Devereaux stared coldly at the other man. Something was wrong, something had been wrong from the beginning. Why were there policemen today in Stockmann’s?

“There’s no time for games,” Devereaux said.

“It was not a game to me,” Tartakoff replied with disdain. “It is you, Messenger, who put off this contact for too long.”

“Where is he?”

“Safe.”

“That could mean inside the Soviet Union as well.”

Tartakoff shook his head. “Here. In Helsinki now. We are ready. We were ready yesterday.”

Yes, Devereaux thought. You were ready yesterday and you had the luxury of waiting. You are not terrified, Tartakoff. It is I who should be afraid.

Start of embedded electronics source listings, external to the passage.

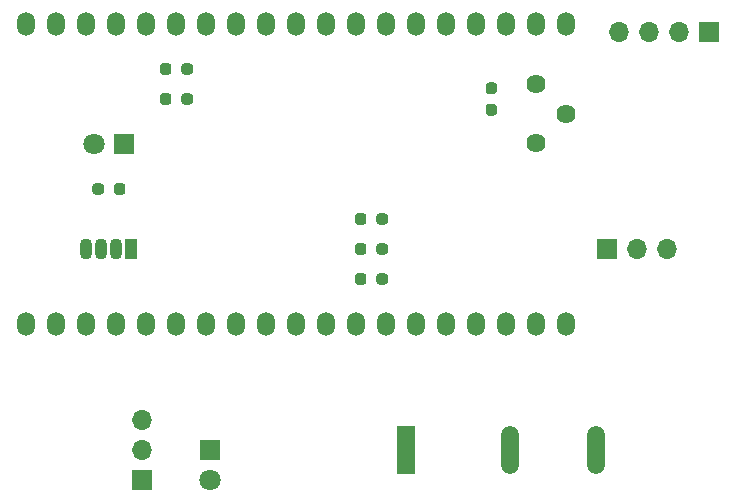
<source format=gts>
G04 #@! TF.GenerationSoftware,KiCad,Pcbnew,(5.1.10)-1*
G04 #@! TF.CreationDate,2021-07-16T09:38:32+09:00*
G04 #@! TF.ProjectId,Key_checker,4b65795f-6368-4656-936b-65722e6b6963,rev?*
G04 #@! TF.SameCoordinates,Original*
G04 #@! TF.FileFunction,Soldermask,Top*
G04 #@! TF.FilePolarity,Negative*
%FSLAX46Y46*%
G04 Gerber Fmt 4.6, Leading zero omitted, Abs format (unit mm)*
G04 Created by KiCad (PCBNEW (5.1.10)-1) date 2021-07-16 09:38:32*
%MOMM*%
%LPD*%
G01*
G04 APERTURE LIST*
%ADD10O,1.700000X1.700000*%
%ADD11R,1.700000X1.700000*%
%ADD12O,1.500000X2.000000*%
%ADD13R,1.500000X4.100000*%
%ADD14O,1.500000X4.100000*%
%ADD15C,1.620000*%
%ADD16C,1.800000*%
%ADD17R,1.800000X1.800000*%
%ADD18O,1.070000X1.800000*%
%ADD19R,1.070000X1.800000*%
G04 APERTURE END LIST*
D10*
X200025000Y-45085000D03*
X202565000Y-45085000D03*
X205105000Y-45085000D03*
D11*
X207645000Y-45085000D03*
D12*
X195580000Y-44450000D03*
X195580000Y-69850000D03*
X193040000Y-44450000D03*
X193040000Y-69850000D03*
X190500000Y-44450000D03*
X190500000Y-69850000D03*
X187960000Y-44450000D03*
X187960000Y-69850000D03*
X185420000Y-44450000D03*
X185420000Y-69850000D03*
X182880000Y-44450000D03*
X182880000Y-69850000D03*
X180340000Y-44450000D03*
X180340000Y-69850000D03*
X177800000Y-44450000D03*
X177800000Y-69850000D03*
X175260000Y-44450000D03*
X175260000Y-69850000D03*
X172720000Y-44450000D03*
X172720000Y-69850000D03*
X170180000Y-44450000D03*
X170180000Y-69850000D03*
X167640000Y-44450000D03*
X167640000Y-69850000D03*
X165100000Y-44450000D03*
X165100000Y-69850000D03*
X162560000Y-44450000D03*
X162560000Y-69850000D03*
X160020000Y-44450000D03*
X160020000Y-69850000D03*
X157480000Y-44450000D03*
X157480000Y-69850000D03*
X154940000Y-44450000D03*
X154940000Y-69850000D03*
X152400000Y-44450000D03*
X152400000Y-69850000D03*
X149860000Y-44450000D03*
X149860000Y-69850000D03*
D13*
X181970000Y-80550000D03*
D14*
X198070000Y-80550000D03*
X190770000Y-80550000D03*
D15*
X193040000Y-49530000D03*
X195540000Y-52030000D03*
X193040000Y-54530000D03*
G36*
G01*
X162985000Y-48497500D02*
X162985000Y-48022500D01*
G75*
G02*
X163222500Y-47785000I237500J0D01*
G01*
X163722500Y-47785000D01*
G75*
G02*
X163960000Y-48022500I0J-237500D01*
G01*
X163960000Y-48497500D01*
G75*
G02*
X163722500Y-48735000I-237500J0D01*
G01*
X163222500Y-48735000D01*
G75*
G02*
X162985000Y-48497500I0J237500D01*
G01*
G37*
G36*
G01*
X161160000Y-48497500D02*
X161160000Y-48022500D01*
G75*
G02*
X161397500Y-47785000I237500J0D01*
G01*
X161897500Y-47785000D01*
G75*
G02*
X162135000Y-48022500I0J-237500D01*
G01*
X162135000Y-48497500D01*
G75*
G02*
X161897500Y-48735000I-237500J0D01*
G01*
X161397500Y-48735000D01*
G75*
G02*
X161160000Y-48497500I0J237500D01*
G01*
G37*
G36*
G01*
X162985000Y-51037500D02*
X162985000Y-50562500D01*
G75*
G02*
X163222500Y-50325000I237500J0D01*
G01*
X163722500Y-50325000D01*
G75*
G02*
X163960000Y-50562500I0J-237500D01*
G01*
X163960000Y-51037500D01*
G75*
G02*
X163722500Y-51275000I-237500J0D01*
G01*
X163222500Y-51275000D01*
G75*
G02*
X162985000Y-51037500I0J237500D01*
G01*
G37*
G36*
G01*
X161160000Y-51037500D02*
X161160000Y-50562500D01*
G75*
G02*
X161397500Y-50325000I237500J0D01*
G01*
X161897500Y-50325000D01*
G75*
G02*
X162135000Y-50562500I0J-237500D01*
G01*
X162135000Y-51037500D01*
G75*
G02*
X161897500Y-51275000I-237500J0D01*
G01*
X161397500Y-51275000D01*
G75*
G02*
X161160000Y-51037500I0J237500D01*
G01*
G37*
G36*
G01*
X189467500Y-50375000D02*
X188992500Y-50375000D01*
G75*
G02*
X188755000Y-50137500I0J237500D01*
G01*
X188755000Y-49637500D01*
G75*
G02*
X188992500Y-49400000I237500J0D01*
G01*
X189467500Y-49400000D01*
G75*
G02*
X189705000Y-49637500I0J-237500D01*
G01*
X189705000Y-50137500D01*
G75*
G02*
X189467500Y-50375000I-237500J0D01*
G01*
G37*
G36*
G01*
X189467500Y-52200000D02*
X188992500Y-52200000D01*
G75*
G02*
X188755000Y-51962500I0J237500D01*
G01*
X188755000Y-51462500D01*
G75*
G02*
X188992500Y-51225000I237500J0D01*
G01*
X189467500Y-51225000D01*
G75*
G02*
X189705000Y-51462500I0J-237500D01*
G01*
X189705000Y-51962500D01*
G75*
G02*
X189467500Y-52200000I-237500J0D01*
G01*
G37*
G36*
G01*
X178645000Y-63262500D02*
X178645000Y-63737500D01*
G75*
G02*
X178407500Y-63975000I-237500J0D01*
G01*
X177907500Y-63975000D01*
G75*
G02*
X177670000Y-63737500I0J237500D01*
G01*
X177670000Y-63262500D01*
G75*
G02*
X177907500Y-63025000I237500J0D01*
G01*
X178407500Y-63025000D01*
G75*
G02*
X178645000Y-63262500I0J-237500D01*
G01*
G37*
G36*
G01*
X180470000Y-63262500D02*
X180470000Y-63737500D01*
G75*
G02*
X180232500Y-63975000I-237500J0D01*
G01*
X179732500Y-63975000D01*
G75*
G02*
X179495000Y-63737500I0J237500D01*
G01*
X179495000Y-63262500D01*
G75*
G02*
X179732500Y-63025000I237500J0D01*
G01*
X180232500Y-63025000D01*
G75*
G02*
X180470000Y-63262500I0J-237500D01*
G01*
G37*
G36*
G01*
X180470000Y-60722500D02*
X180470000Y-61197500D01*
G75*
G02*
X180232500Y-61435000I-237500J0D01*
G01*
X179732500Y-61435000D01*
G75*
G02*
X179495000Y-61197500I0J237500D01*
G01*
X179495000Y-60722500D01*
G75*
G02*
X179732500Y-60485000I237500J0D01*
G01*
X180232500Y-60485000D01*
G75*
G02*
X180470000Y-60722500I0J-237500D01*
G01*
G37*
G36*
G01*
X178645000Y-60722500D02*
X178645000Y-61197500D01*
G75*
G02*
X178407500Y-61435000I-237500J0D01*
G01*
X177907500Y-61435000D01*
G75*
G02*
X177670000Y-61197500I0J237500D01*
G01*
X177670000Y-60722500D01*
G75*
G02*
X177907500Y-60485000I237500J0D01*
G01*
X178407500Y-60485000D01*
G75*
G02*
X178645000Y-60722500I0J-237500D01*
G01*
G37*
G36*
G01*
X180470000Y-65802500D02*
X180470000Y-66277500D01*
G75*
G02*
X180232500Y-66515000I-237500J0D01*
G01*
X179732500Y-66515000D01*
G75*
G02*
X179495000Y-66277500I0J237500D01*
G01*
X179495000Y-65802500D01*
G75*
G02*
X179732500Y-65565000I237500J0D01*
G01*
X180232500Y-65565000D01*
G75*
G02*
X180470000Y-65802500I0J-237500D01*
G01*
G37*
G36*
G01*
X178645000Y-65802500D02*
X178645000Y-66277500D01*
G75*
G02*
X178407500Y-66515000I-237500J0D01*
G01*
X177907500Y-66515000D01*
G75*
G02*
X177670000Y-66277500I0J237500D01*
G01*
X177670000Y-65802500D01*
G75*
G02*
X177907500Y-65565000I237500J0D01*
G01*
X178407500Y-65565000D01*
G75*
G02*
X178645000Y-65802500I0J-237500D01*
G01*
G37*
G36*
G01*
X158245000Y-58182500D02*
X158245000Y-58657500D01*
G75*
G02*
X158007500Y-58895000I-237500J0D01*
G01*
X157507500Y-58895000D01*
G75*
G02*
X157270000Y-58657500I0J237500D01*
G01*
X157270000Y-58182500D01*
G75*
G02*
X157507500Y-57945000I237500J0D01*
G01*
X158007500Y-57945000D01*
G75*
G02*
X158245000Y-58182500I0J-237500D01*
G01*
G37*
G36*
G01*
X156420000Y-58182500D02*
X156420000Y-58657500D01*
G75*
G02*
X156182500Y-58895000I-237500J0D01*
G01*
X155682500Y-58895000D01*
G75*
G02*
X155445000Y-58657500I0J237500D01*
G01*
X155445000Y-58182500D01*
G75*
G02*
X155682500Y-57945000I237500J0D01*
G01*
X156182500Y-57945000D01*
G75*
G02*
X156420000Y-58182500I0J-237500D01*
G01*
G37*
D16*
X165370000Y-83090000D03*
D17*
X165370000Y-80550000D03*
D10*
X159655000Y-78010000D03*
X159655000Y-80550000D03*
D11*
X159655000Y-83090000D03*
D10*
X204080000Y-63500000D03*
X201540000Y-63500000D03*
D11*
X199000000Y-63500000D03*
D18*
X154940000Y-63500000D03*
X156210000Y-63500000D03*
X157480000Y-63500000D03*
D19*
X158750000Y-63500000D03*
D17*
X158115000Y-54610000D03*
D16*
X155575000Y-54610000D03*
M02*

</source>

“Everything has been arranged,” Devereaux said slowly. “We will separate the two of you—”

“No.”

“Yes,” Devereaux said in a flat, calm voice while his eyes tried to probe the reactions of the other man. “It is the only way. The old man will go to Stockholm. Silja Line tonight. You are going to fly to New York directly this afternoon by Finnair. You have an hour.”

“No,” Tartakoff said suddenly, backing up. “This is too soon. It does not suit me.”

“Too soon?” Devereaux felt the trigger beneath his index finger. He had chosen the coat because of the unusual size of the pockets and the fact that they were not covered with flaps. The pistol could be removed very quickly and replaced just as quickly.